Directions:
Please state how many vowel sounds the post on Sirmave phonology says the language has.

Passage shown:
R: Re: Sirmave part I: phonology
From: | Mangiat <mangiat@...> |
Date: | Friday, January 5, 2001, 21:18 |
Marcus wrote:
> >Vowels:
> >
> >There are 15 vowel sounds (6 simple vowels + 5 allophones and 5 nasal
> >vowels); native linguists still don't agree whether nasal vowels are
> >independent phonemes or allophones of normal vowels appearing before the
> >phoneme [n] + another consonant. (Could *you* help me to grasp this
> >problem?)
> >
> > simple nasal
> >high i u e~ u~
> >mid e Y o E~ o~
> >low a a~
>
> Any reason Y is not nasalized?
As for now, I thought that the phoneme [Y] could have arisen from [o] when
in open sillables... but I'm not sure; there are some other candidates: the
old diphthongs eu and oi, i.e., but they could appear in closed syllables as
well, and to get a stable system, then, I'd have to include [Y~] in the
inventory; if I had an [Y~], then it'd be quite obvious that they are
allophones.
> This could be part of the key for understanding whether nasalization is
> phonemic or allophonic. If nasalization comes from VnC, then we need a
> reason why Y cannot occur in this context. If nasalization is phonemic,
> then the gap in the inventory is less remarkable. If I had to select one
> vowel in the system that could not be nasalized, it would have been Y.

Extracted material:
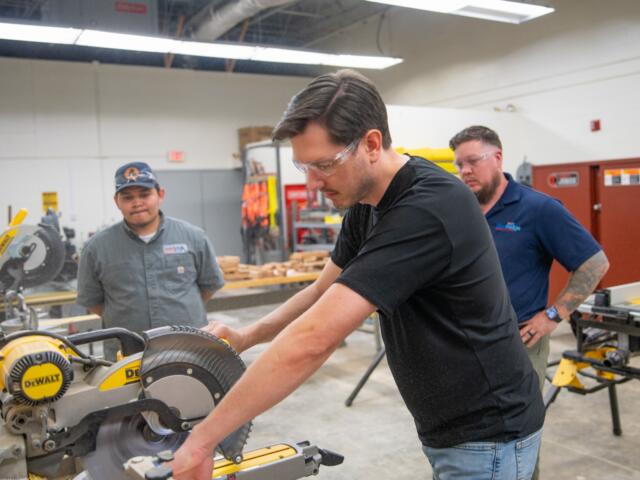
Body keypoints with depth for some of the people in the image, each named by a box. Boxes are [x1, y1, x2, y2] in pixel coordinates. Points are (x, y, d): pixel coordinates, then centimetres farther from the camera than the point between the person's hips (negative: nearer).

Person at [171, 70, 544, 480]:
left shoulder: (427, 209, -31)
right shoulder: (367, 202, -1)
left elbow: (314, 340, -35)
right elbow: (327, 288, 11)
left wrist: (202, 439, -28)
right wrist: (247, 337, -3)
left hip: (488, 433, -8)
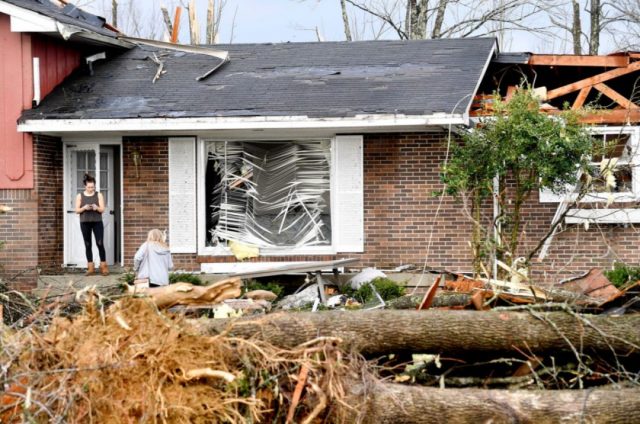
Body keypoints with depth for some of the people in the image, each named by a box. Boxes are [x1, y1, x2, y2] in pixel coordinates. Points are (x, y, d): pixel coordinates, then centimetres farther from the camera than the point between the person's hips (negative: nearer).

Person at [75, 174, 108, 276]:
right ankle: (90, 267, 5)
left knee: (100, 243, -8)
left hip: (97, 222, -1)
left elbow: (102, 209, 1)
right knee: (88, 245, 2)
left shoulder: (99, 195, 5)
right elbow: (77, 210, 3)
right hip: (85, 222, 1)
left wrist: (97, 208, -21)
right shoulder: (80, 196, 6)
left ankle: (103, 266, -3)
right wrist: (84, 208, -16)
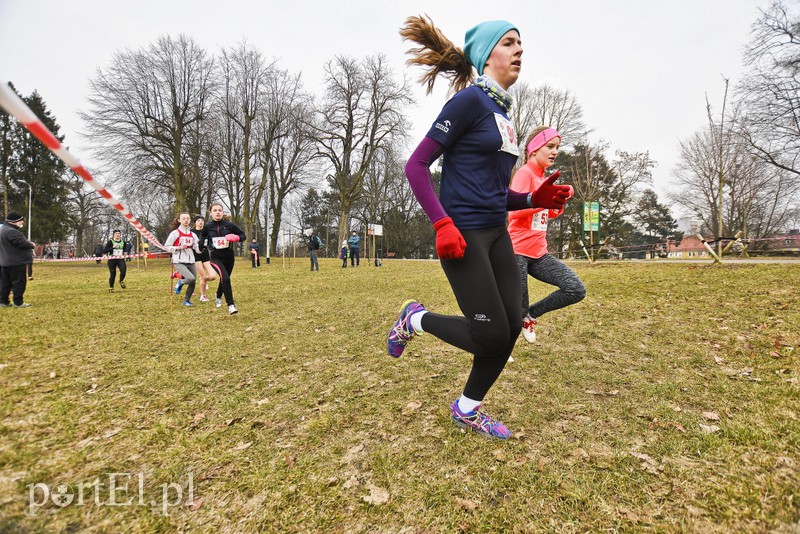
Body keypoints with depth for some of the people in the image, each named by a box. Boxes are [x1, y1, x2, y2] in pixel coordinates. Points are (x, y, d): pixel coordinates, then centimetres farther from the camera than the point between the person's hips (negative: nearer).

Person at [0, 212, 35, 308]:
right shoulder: (11, 231, -19)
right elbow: (22, 243, -23)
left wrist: (28, 244, 8)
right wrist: (32, 245, -3)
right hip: (16, 262, -11)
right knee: (19, 282, -4)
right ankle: (18, 302, -1)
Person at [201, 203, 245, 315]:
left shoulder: (229, 225, -6)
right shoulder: (208, 227, -3)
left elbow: (243, 235, 3)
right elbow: (202, 236, 18)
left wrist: (236, 238, -18)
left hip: (229, 257, 2)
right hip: (216, 257, -2)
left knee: (224, 280, 19)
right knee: (225, 278, -24)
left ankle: (218, 297, 51)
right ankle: (231, 305, -18)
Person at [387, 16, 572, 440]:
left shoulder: (502, 113, 19)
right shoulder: (469, 100, -6)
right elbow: (417, 165, -12)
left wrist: (536, 199, 6)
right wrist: (442, 224, -22)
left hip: (496, 234, 9)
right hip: (462, 234, -9)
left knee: (511, 328, 6)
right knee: (491, 337, -8)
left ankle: (467, 409, 26)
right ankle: (415, 319, 18)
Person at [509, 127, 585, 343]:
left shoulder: (543, 178, 17)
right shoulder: (524, 173, -8)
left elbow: (548, 214, 23)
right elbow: (514, 211, -20)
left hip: (538, 254, 8)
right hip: (517, 252, -8)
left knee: (576, 290, -4)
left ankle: (531, 314, 15)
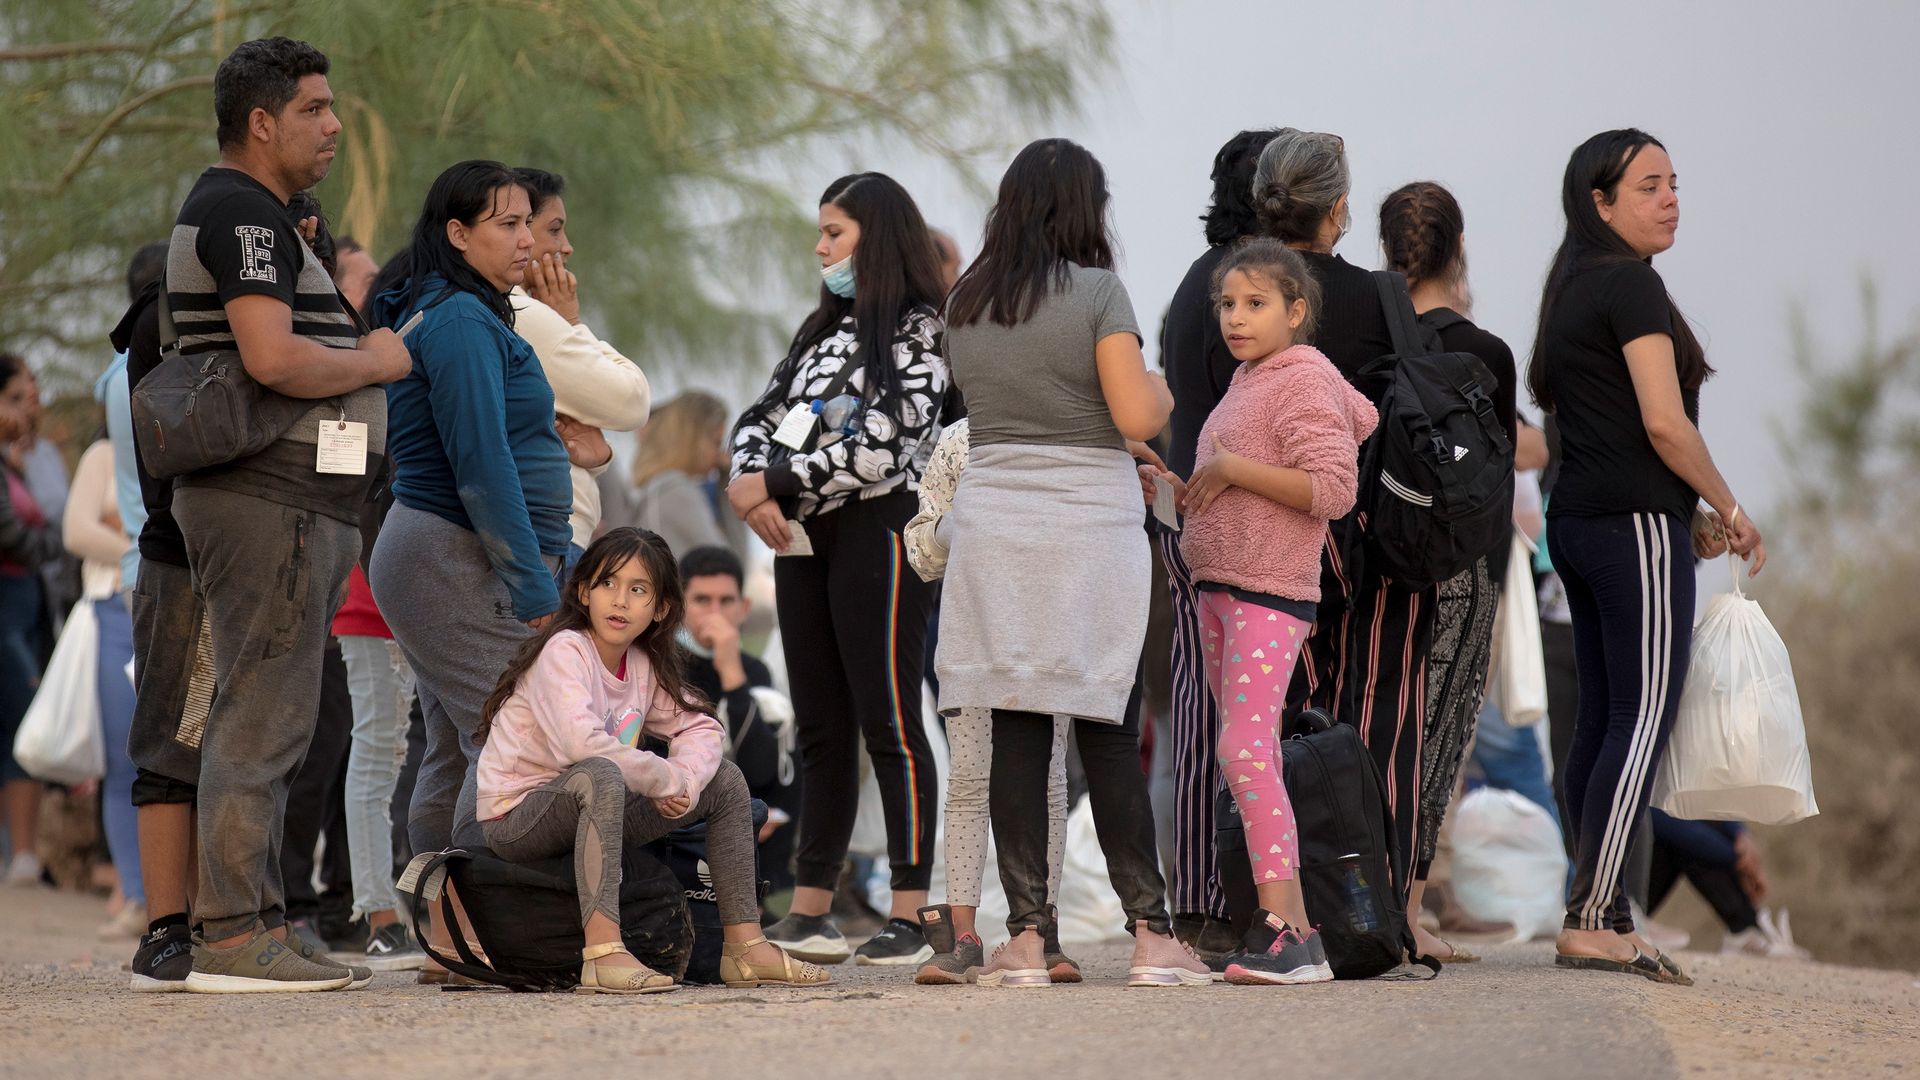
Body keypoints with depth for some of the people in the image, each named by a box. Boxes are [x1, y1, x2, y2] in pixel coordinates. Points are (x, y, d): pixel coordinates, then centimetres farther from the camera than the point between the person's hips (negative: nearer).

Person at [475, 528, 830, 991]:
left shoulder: (645, 665, 6)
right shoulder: (564, 651, -18)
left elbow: (702, 728, 7)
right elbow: (581, 742, -32)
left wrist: (687, 778, -15)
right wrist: (666, 781, -20)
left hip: (588, 813, 8)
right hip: (514, 818, -8)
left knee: (725, 780, 6)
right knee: (600, 776, -40)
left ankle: (744, 945, 4)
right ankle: (603, 951, -46)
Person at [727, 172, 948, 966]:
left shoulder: (917, 330, -4)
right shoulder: (822, 329, 20)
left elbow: (883, 445, -16)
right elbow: (759, 417, 14)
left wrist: (774, 482, -13)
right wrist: (755, 488, -7)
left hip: (876, 529, -8)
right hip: (804, 538, 8)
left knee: (888, 723, -9)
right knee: (820, 728, 8)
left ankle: (910, 917, -9)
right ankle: (810, 913, 10)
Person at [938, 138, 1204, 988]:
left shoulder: (964, 304, 9)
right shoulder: (1097, 292, -6)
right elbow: (1137, 417, -12)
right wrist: (1161, 391, 8)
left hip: (992, 523, 3)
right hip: (1090, 525, -3)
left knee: (1016, 733, 2)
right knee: (1108, 735, 0)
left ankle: (1025, 937, -1)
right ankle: (1151, 935, 1)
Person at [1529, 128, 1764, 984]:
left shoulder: (1572, 291, 17)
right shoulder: (1632, 285, -11)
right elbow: (1663, 424, -17)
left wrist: (1688, 517, 17)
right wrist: (1730, 512, -4)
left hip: (1579, 521, 9)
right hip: (1635, 527, -9)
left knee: (1600, 720, 9)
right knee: (1642, 720, -10)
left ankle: (1600, 915, 10)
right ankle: (1592, 922, -14)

Solution to the exercise:
15 vowel sounds.